Dr. Frankl relates how in the camps, he quickly learned that so much of what he’d learned in medical school, be it the amount of sleep a human being requires or all manner of what was concerned survivable, was simply incorrect. We may account for this by way of a passage of Nietzsche which Dr. Frankl was oft fond of quoting: “He who has a why to live for can bear almost any how.”
As an example of this principle at work, Dr. Frankl writes of an older colleague who was severely depressed over the loss of his wife. Rather than comfort the widower, Frankl confronted him, asking what would have happened had he passed first rather than his wife?
“Oh,” he said, “for her this would have been terrible; how she would have suffered!” Whereupon I replied, “You see, Doctor, such a suffering has been spared her, and it was you who have spared her this suffering—to be sure, at the price that now you have to survive and mourn her.” He said no word but shook my hand and calmly left my office. In some way, suffering ceases to be suffering at the moment it finds a meaning, such as the meaning of a sacrifice.
By seeking out the meaning in the man’s sacrifice, his suffering became redemptive. Or rather, its redemptive aspect, which was always there, became apparent to him, was disclosed, revealed.
Dr. Frankl tells us: “Every man was controlled by one thought only: to keep himself alive for the family waiting for him at home, and to save his friends.” Now, it would be of course decidedly off-base to draw a one-to-one comparison of these two moments in history. Still, this sentiment holds true in the case of our current situation as well, though with an added dimension, one which is invisible, even anonymous.
In 1960, C. S. Lewis wrote The Four Loves. They are: storge (affection), philia (friendship), eros (erotic love), and agape (unconditional or God love). The middle two are straightforward enough, but the first and last bear some consideration. Agape is the kind of universal love that binds us to a stranger half a world away. That impulse to feed a starving child in a village you’ll never visit: that’s agape love. (It is “agape love?” or is that redundant, like “ATM machine” or “PPE equipment?”)
Doing our part during this time, whether it’s wearing a mask or staying at home whenever possible, that too is agape. It is love for a stranger, for even a would-be passerby. However, back to the first love. Storge is not just love for one’s family.

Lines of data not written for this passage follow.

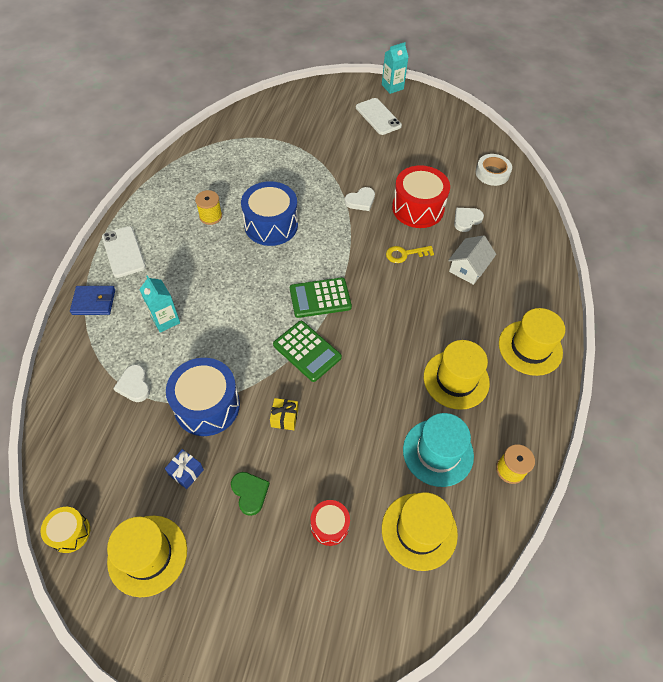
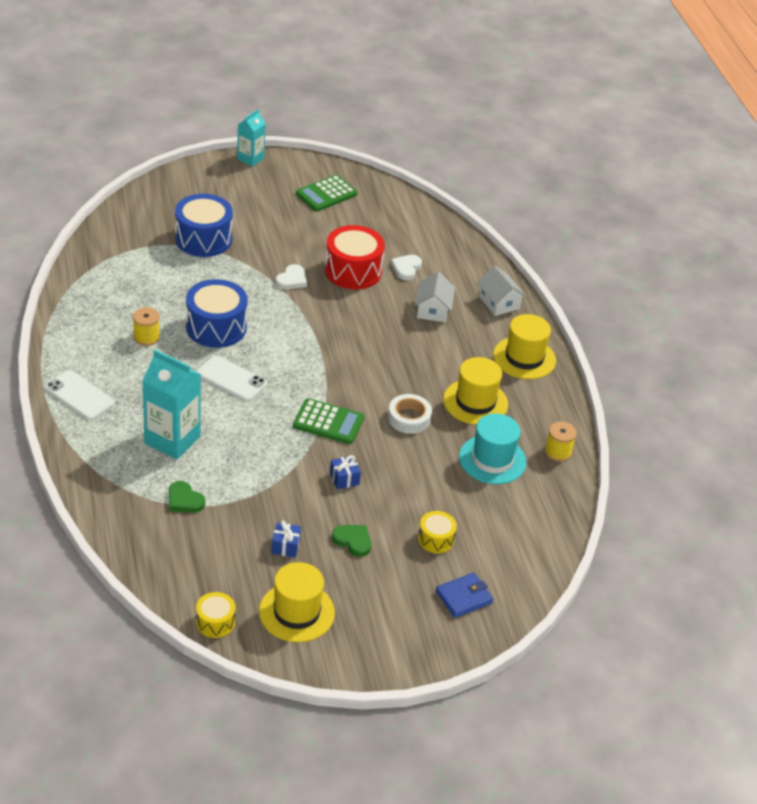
camera: 30 degrees left, 15 degrees down
(94, 302) = (85, 447): blue wallet -> blue wallet (463, 597)
(134, 385) = (184, 500): white heart -> green heart
(165, 320) = (172, 440): turquoise carton -> turquoise carton, size x1.67
(207, 405) = (266, 493): blue drum -> blue drum (203, 239)
(284, 418) = (344, 479): yellow gift -> blue gift
(320, 298) = (310, 376): green calculator -> green calculator (326, 194)
(329, 525) = (436, 539): red drum -> yellow drum
(378, 117) = (255, 193): white phone -> white phone (231, 379)
(405, 254) = (366, 315): yellow key -> none
(419, 531) = (510, 517): yellow hat -> none
(492, 173) = (405, 219): white tape -> white tape (409, 418)
(535, 281) = (499, 302): none -> white house

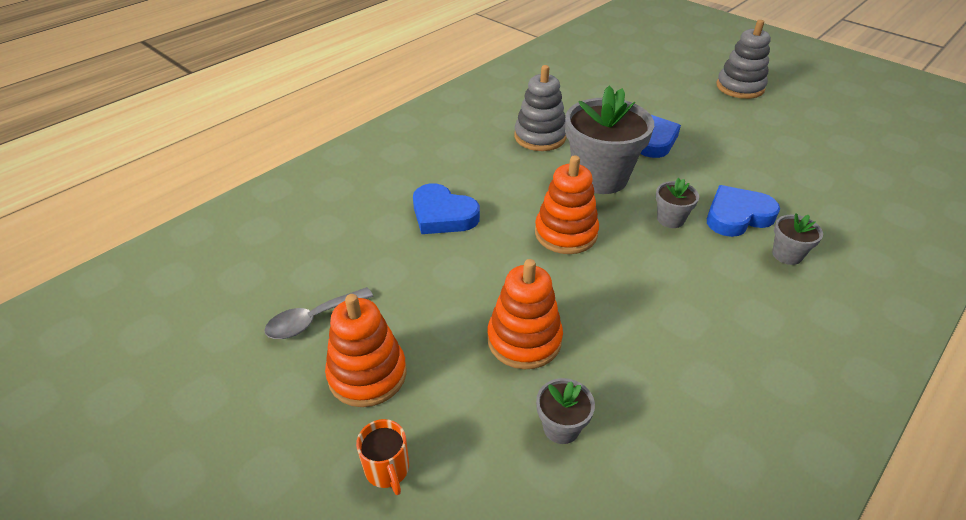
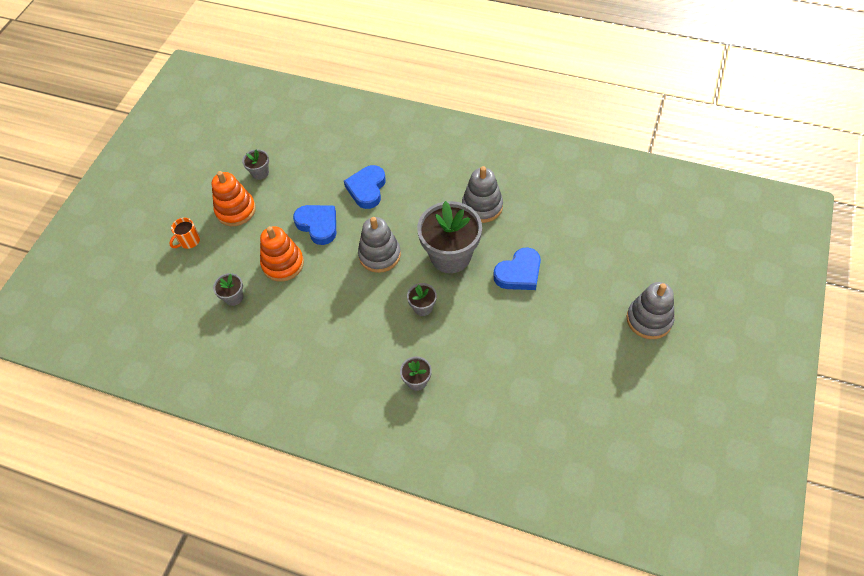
camera: 70 degrees right, 15 degrees up
(312, 320) = (260, 173): grey spoon -> grey flower pot
(566, 233) = (379, 255): orange stacking toy -> grey stacking toy
(737, 216) = (447, 346): blue heart -> blue heart (318, 225)

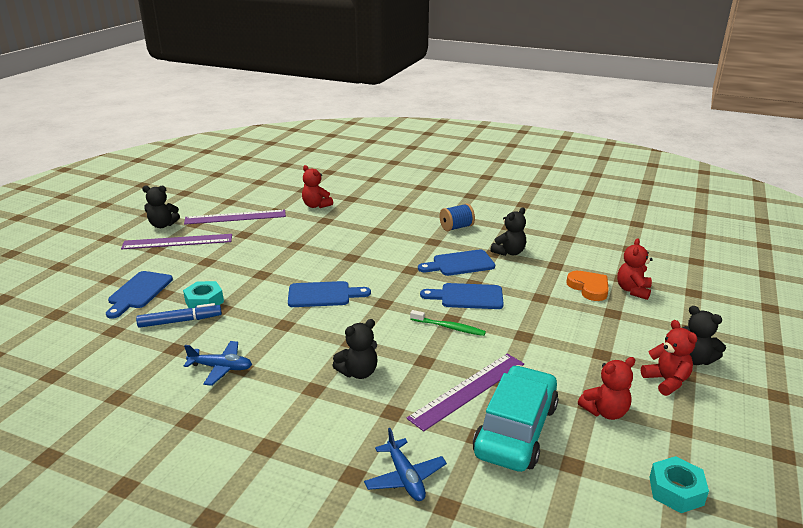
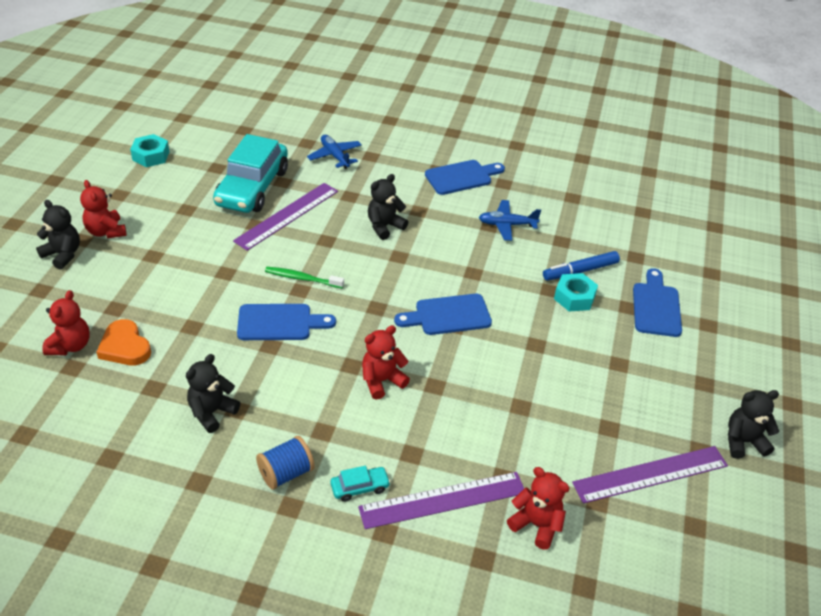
camera: 170 degrees right, 15 degrees up
(177, 241) = (688, 402): purple ruler -> purple ruler (443, 500)
(412, 221) = (360, 487): none -> turquoise car
(460, 264) = (285, 382): blue cutting board -> blue cutting board (461, 177)
(605, 411) = (175, 203): red teddy bear -> red teddy bear (382, 381)

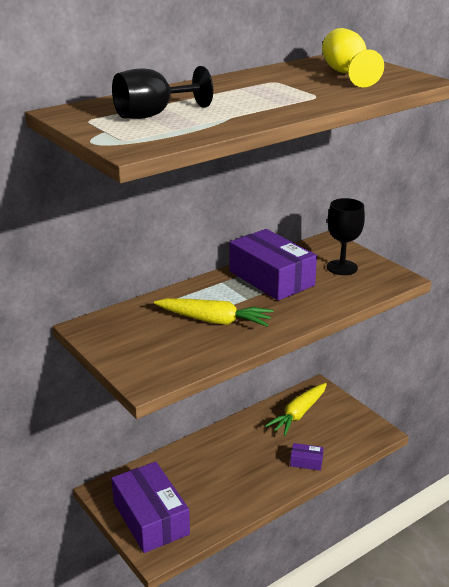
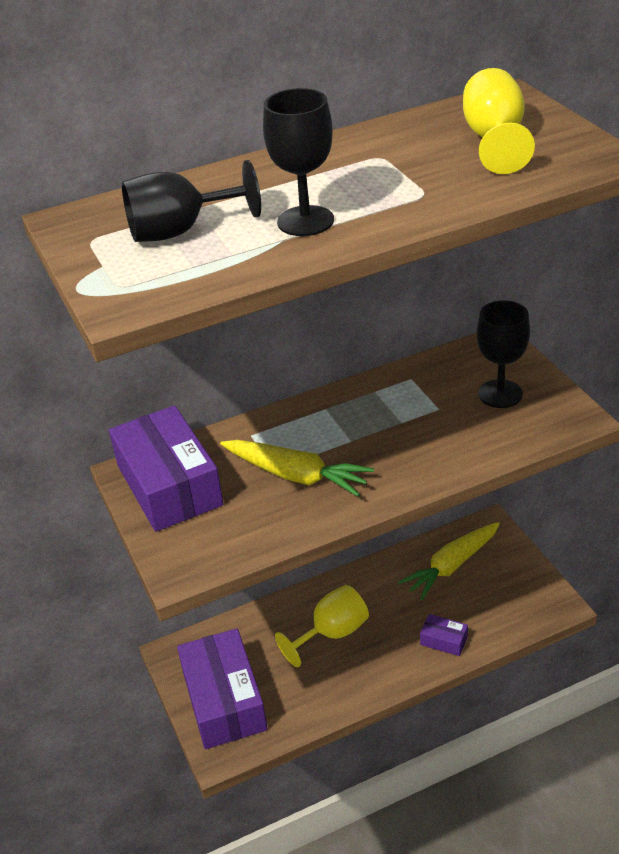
camera: 15 degrees right, 10 degrees up
(223, 465) = (332, 633): none -> yellow goblet
(241, 109) = (305, 221): none -> black goblet
(271, 278) = (395, 407): purple box -> purple box (169, 485)

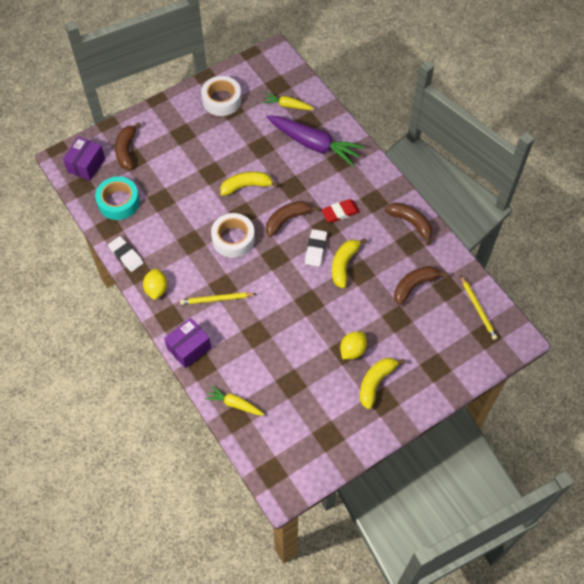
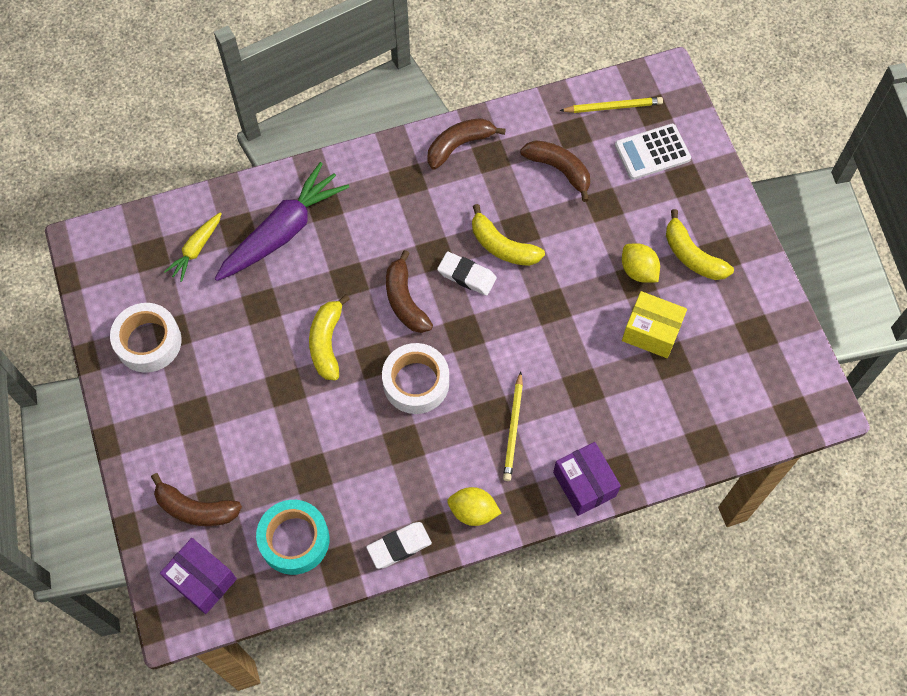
camera: 75 degrees left, 5 degrees up
(234, 404) = (686, 440): yellow carrot -> none
(308, 367) = (651, 332): none -> yellow box
(340, 212) = (414, 228): red eraser -> none
(414, 286) = (559, 169): brown banana -> brown banana turned 150 degrees clockwise
(450, 341) = (652, 152): none -> white calculator

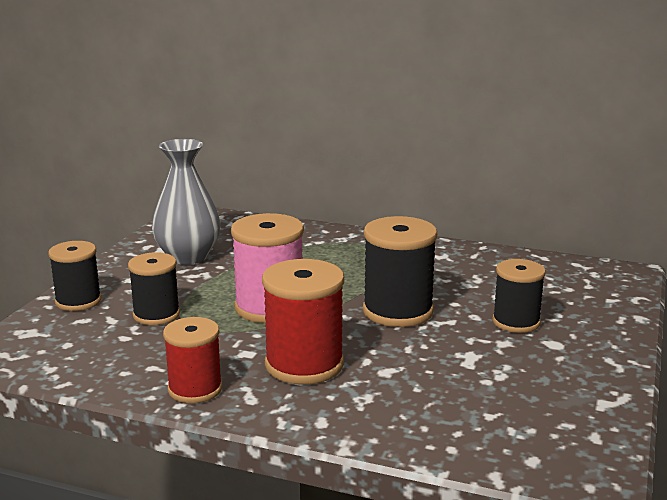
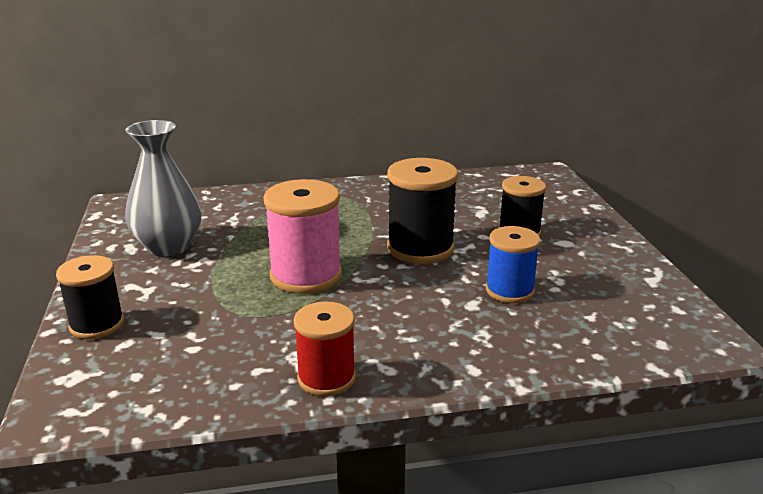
camera: 30 degrees left, 5 degrees up
(156, 315) = (201, 314): black spool -> none
(304, 365) = (398, 320): red spool -> none
(437, 370) = (509, 290): none -> blue spool

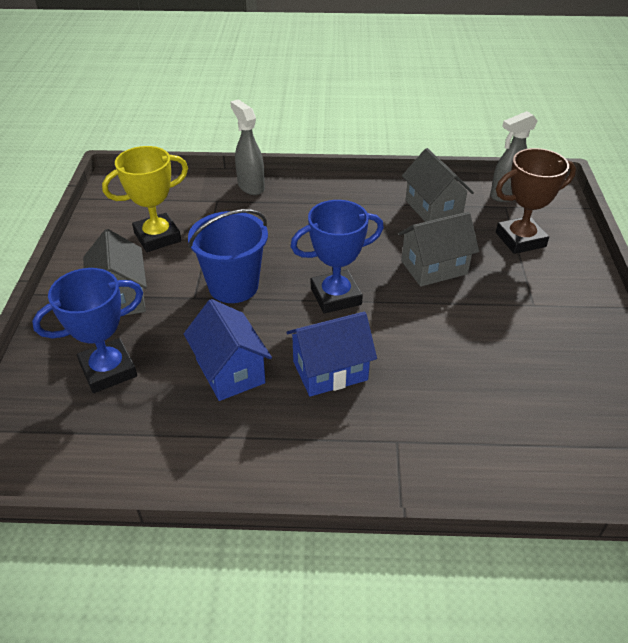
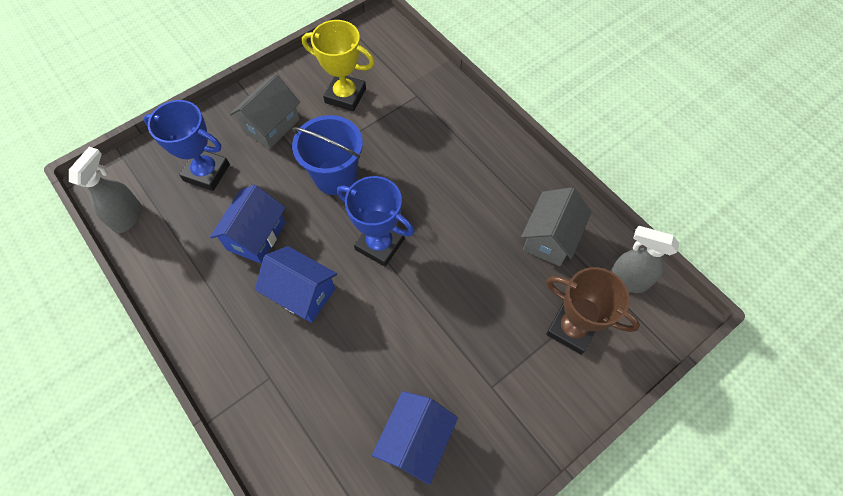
camera: 50 degrees right, 20 degrees up
(250, 186) = (454, 101): grey spray bottle -> grey spray bottle (128, 217)
(434, 267) = (472, 287): grey house -> none
(546, 373) = (415, 440): none -> blue house

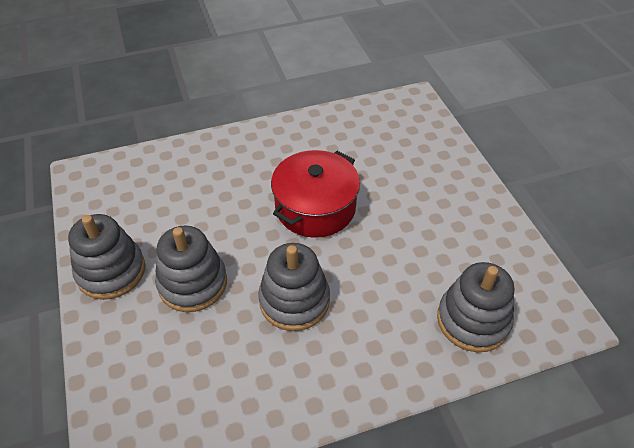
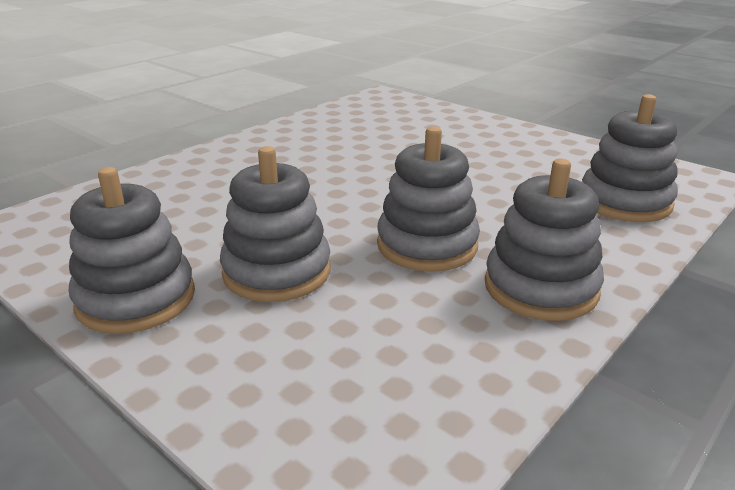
camera: 30 degrees left, 20 degrees down
(315, 207) = (365, 176): red pot -> none
(327, 374) = (540, 288): none -> grey stacking toy

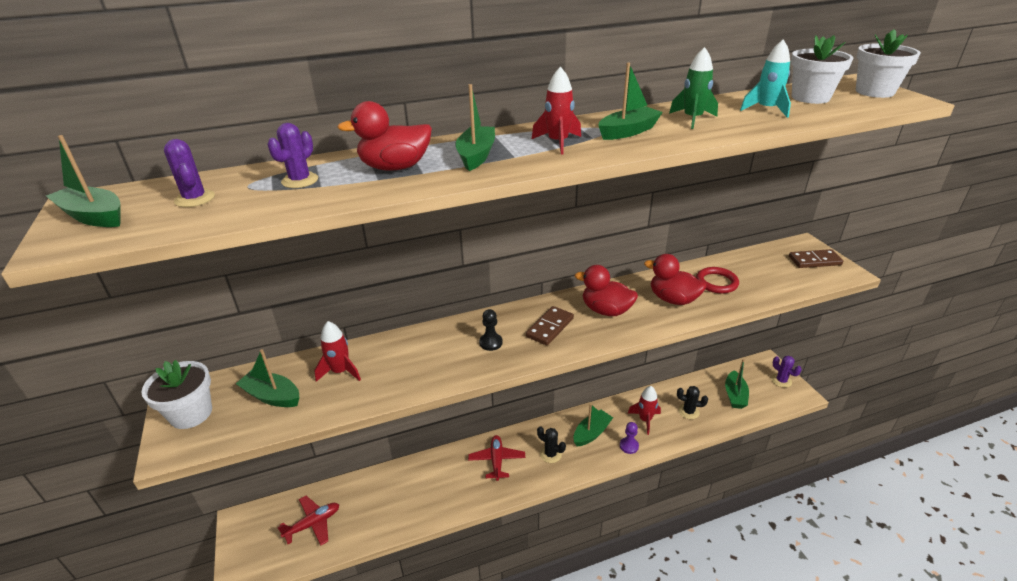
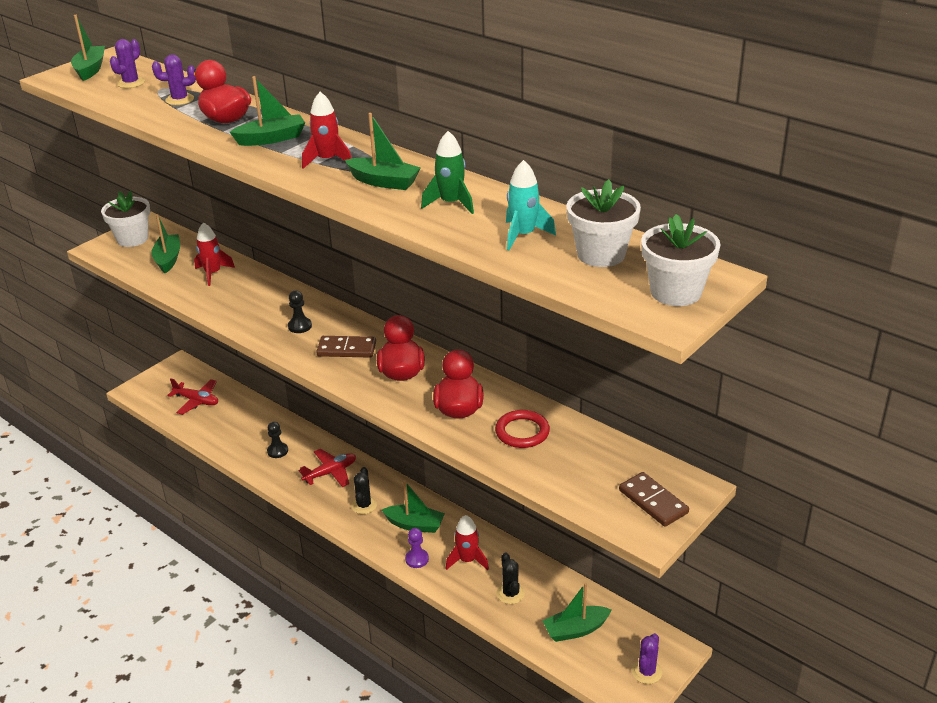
camera: 60 degrees right, 0 degrees up
(440, 486) = (277, 451): none -> black pawn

No, it is an empathy bond with all those bound and bonded by circumstance—which is a funny way to think of family, but nonetheless true, I suppose. It is both familial and familiar. If a global pandemic doesn’t provide precisely such a unifying set of circumstances for such a love to shine, I don’t know what does.
So, remember that one Simpsons episode? More specific, you ask?? It’s the one where Homer quits his job to work his dream job in a bowling alley but then finds out Marge is pregnant with Maggie and has to grovel and beg Mr. Burns for his old job back. To repay Homer’s disloyalty, Mr. Burns posts a sign above Homer’s work station that reads: “Don’t forget: you’re here forever.” By the end of the show, Bart and Lisa ask why there aren’t any photos of Maggie in the photo album. Homer explains that they’re all where he needs them the most: at work. The baby photos are arranged so that they partially cover up “Don’t forget: you’re here forever.” Instead, they now spell: “Do it for her.”
Right now there is someone out there whose life you are saving by staying home. She will not know to thank you because she will not know you saved her life. She will nonetheless be alive because you did the right thing by staying home. Do it for her. Take care, stay safe, and be well.